Exercise requirements: The line with "Numbers: x, y, z, sx, sy, sz, roll, pitch, yaw." through the last line of the entries: give these again exactly, and only these, without any pictures.
*** Data excerpts ***
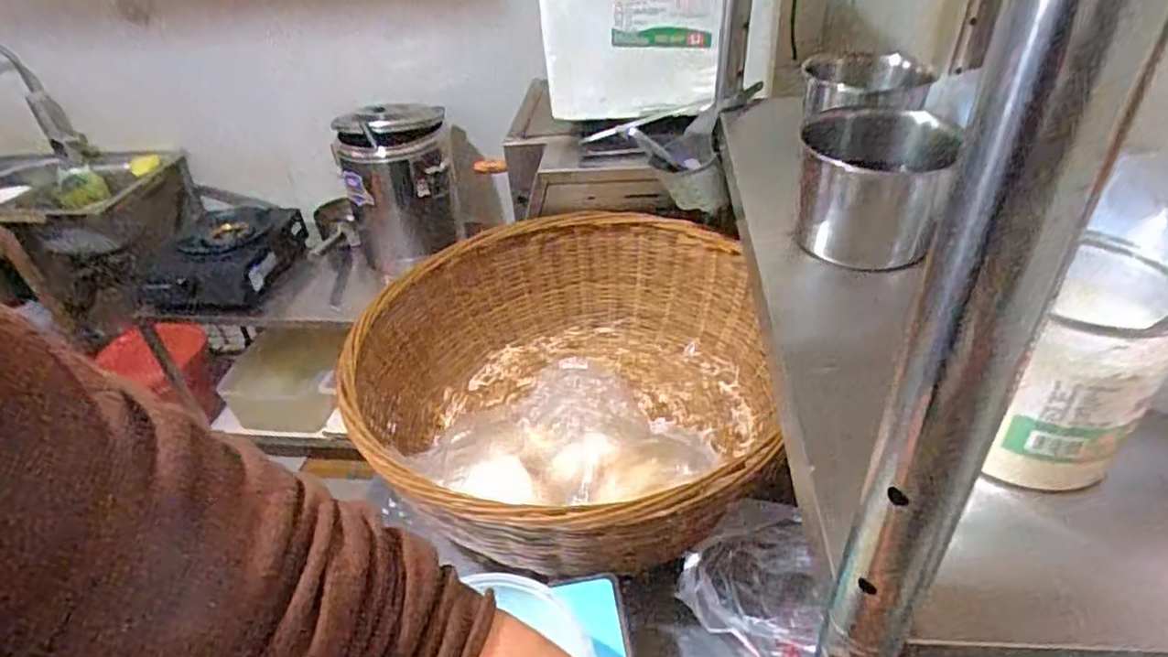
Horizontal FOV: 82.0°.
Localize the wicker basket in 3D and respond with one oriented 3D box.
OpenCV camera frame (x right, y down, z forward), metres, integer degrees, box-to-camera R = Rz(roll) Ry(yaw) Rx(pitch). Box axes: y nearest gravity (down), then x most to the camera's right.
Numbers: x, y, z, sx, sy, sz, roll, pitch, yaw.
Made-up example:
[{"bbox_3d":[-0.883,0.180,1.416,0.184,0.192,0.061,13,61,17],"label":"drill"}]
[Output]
[{"bbox_3d":[-0.010,0.066,0.895,0.567,0.181,0.591,3,38,11],"label":"wicker basket"}]

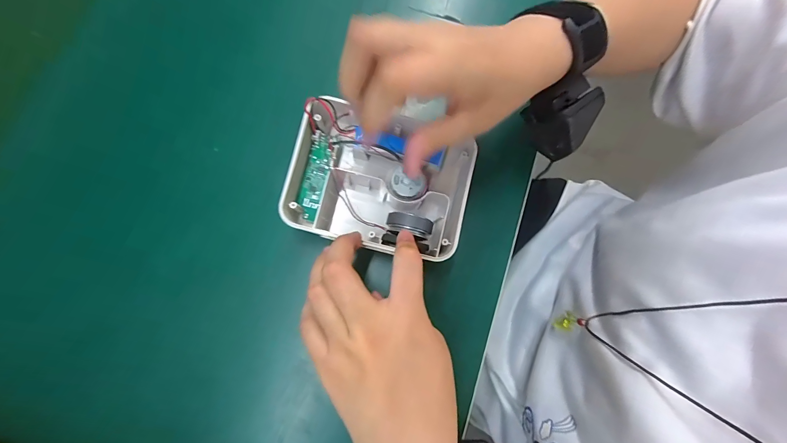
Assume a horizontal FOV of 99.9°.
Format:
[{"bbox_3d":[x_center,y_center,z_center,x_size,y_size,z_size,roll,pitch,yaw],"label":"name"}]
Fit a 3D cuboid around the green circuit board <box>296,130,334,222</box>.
*** End of Data excerpts ***
Answer area:
Numbers: x, y, z, sx, sy, sz, roll, pitch, yaw.
Made-up example:
[{"bbox_3d":[-0.883,0.180,1.416,0.184,0.192,0.061,13,61,17],"label":"drill"}]
[Output]
[{"bbox_3d":[-0.010,0.066,0.895,0.567,0.181,0.591,3,38,11],"label":"wicker basket"}]

Assume a horizontal FOV of 99.9°.
Format:
[{"bbox_3d":[x_center,y_center,z_center,x_size,y_size,z_size,roll,pitch,yaw],"label":"name"}]
Fit a 3D cuboid around the green circuit board <box>296,130,334,222</box>.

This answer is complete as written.